At Supreme Atlantic Yards Hearing, Questions of Process
Right out of the gate, justices had a few questions for the lawyers petitioning the State Supreme Court's Appellate Division in a hearing Monday morning to block eminent domain for Forest City Ratner's Atlantic Yards development in Brooklyn.
"Can we really determine that in this framework?" interjected Justice Randall Eng, just barely after Jennifer Levy, an attorney representing a plaintiffs' group of businesses and individuals, mentioned the state's condemnation of the area in question.
"This is not an argument about the act of condemning," she replied.
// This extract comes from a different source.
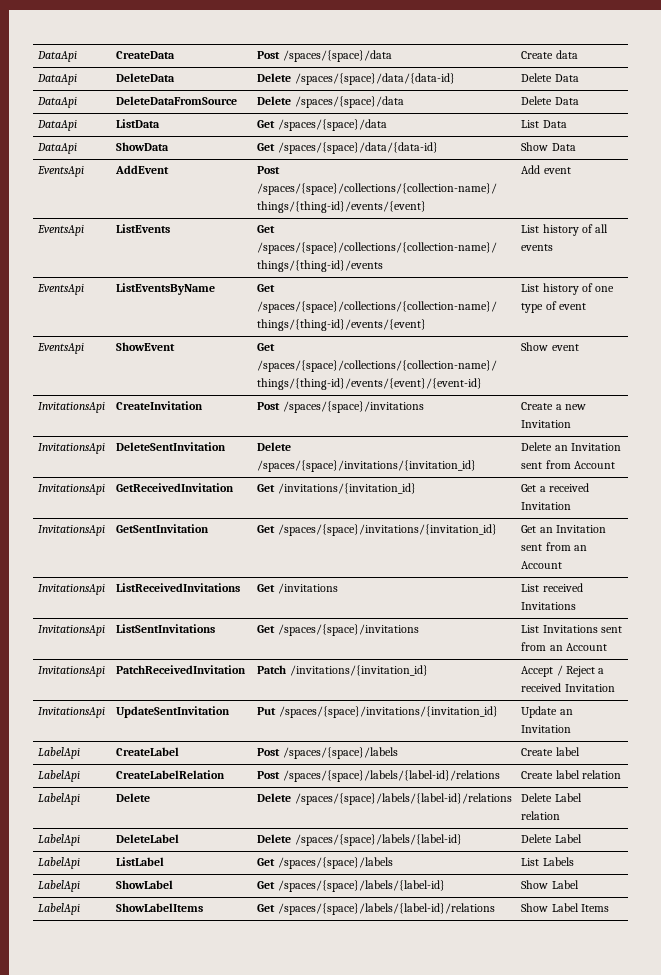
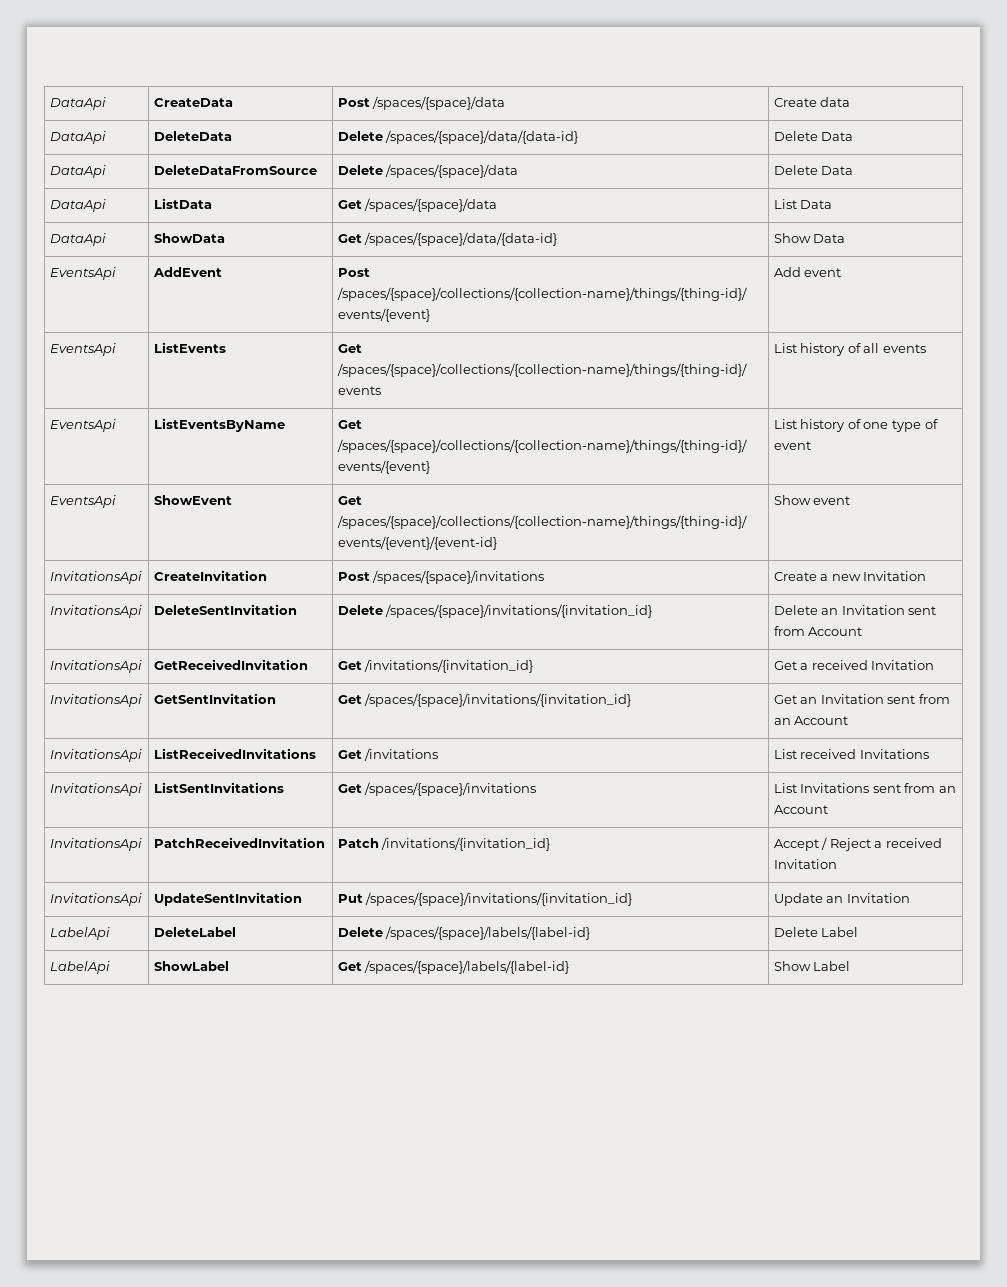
[38,747,81,759] [116,747,180,756] [257,747,398,759] [521,747,580,756] [38,770,81,782] [116,770,226,779] [257,770,500,782] [521,770,621,779] [38,793,81,805] [116,793,151,802] [257,793,512,805] [521,793,582,802] [521,811,561,820] // LabelApi | CreateLabel | Post /spaces/{space}/labels | Create label // LabelApi | CreateLabelRelation | Post /spaces/{space}/labels/{label-id}/relations | Create label relation // LabelApi | Delete | Delete /spaces/{space}/labels/{label-id}/relations | Delete Label relation -> (910, 898) none
[38,857,81,869] [116,857,165,866] [257,857,393,869] [521,857,574,866] // LabelApi | ListLabel | Get /spaces/{space}/labels | List Labels -> (859, 932) none
[38,903,81,915] [116,903,204,912] [257,903,495,915] [521,903,609,912] // LabelApi | ShowLabelItems | Get /spaces/{space}/labels/{label-id}/relations | Show Label Items -> (851, 966) none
Instead, this part of the legal offensive against Bruce Ratner's project was more about process: The plaintiffs argue that the Empire State Development Corporation should have evaluated the private benefit to Forest City before handing over the land, and also that the $100 million in state funding requires any housing built as part of the plan to be reserved for low-income residents.
"What we're asking you to do is to link slum clearance to the provision of affordable housing as provided for in the New York State constitution," Ms. Levy told the justices.
In the 15-minute skirmish—the seventh of 16 hearings on the court's docket that morning, and easily the highlight—the petitioners and their ESDC respondents ran through their briefs as well as they could, interrupted frequently by questions from the bench.
ESDC attorney Charles Webb also didn't have much time to begin his argument before the panel's chair, Justice Robert Spolzino, asked him to respond directly to the petitioners on the question of whether ESDC should have dug deeper into the financial reward in store for Mr. Ratner (even if the project constitutes "public use," Ms. Levy and fellow plaintiffs' attorney Matthew Brinckerhoff used case law to argue, public benefit should be considered in relative terms).
"Did they [ESDC] address private benefit?" Justice Spolzino wanted to know.
"I don't believe they did, because there was no reason to," Mr. Webb answered.
"They don't have to?"
"They don't have to."
Mr. Brinckerhoff, in an impromptu press conference after the hearing, seemed most confident about the justices' response to the financial disclosure part of the case—they "recognized that there is nothing in the record" examining the private benefits that would accrue to Forest City Ratner.
"Nobody cared if Ratner was going to benefit to the tune of a trillion dollars or one billion," Mr. Brinkerhoff said. "This is something that his company has zealously guarded for years."
Still, observers and even some project opponents have viewed the appeal in state court as a long shot at best for the Develop Don't Destroy crowd, which first filed eminent domain litigation in late 2006.
But the Atlantic Yards opponents may win another victory: simply dragging out the process long enough to hamstring Forest City Ratner's ability to raise capital with federal tax-exempt bonds for his planned Nets basketball arena. The I.R.S. has said the bonds must be sold by the end of 2009.
If the landowners and tenants lose this appeal, said Mr. Brinckerhoff, they'll file another notice "as of right," which could potentially take another few months to be approved or denied by the state's highest court.
"We're very confident that the Court of Appeals is going to be the last word," he said.
Meanwhile, the newly Democrat-controlled State Senate plans to hold a hearing in late April on the project's financing; and a decision on the legal challenge to the state's environmental review and blight finding, argued in September, is still coming down the pike. Regardless of how that case goes, what might continued litigation mean for Mr. Ratner's plan?
"I don't think they can issue a bond in 2009," said a confident Daniel Goldstein, spokesman for Develop Don't Destroy Brooklyn.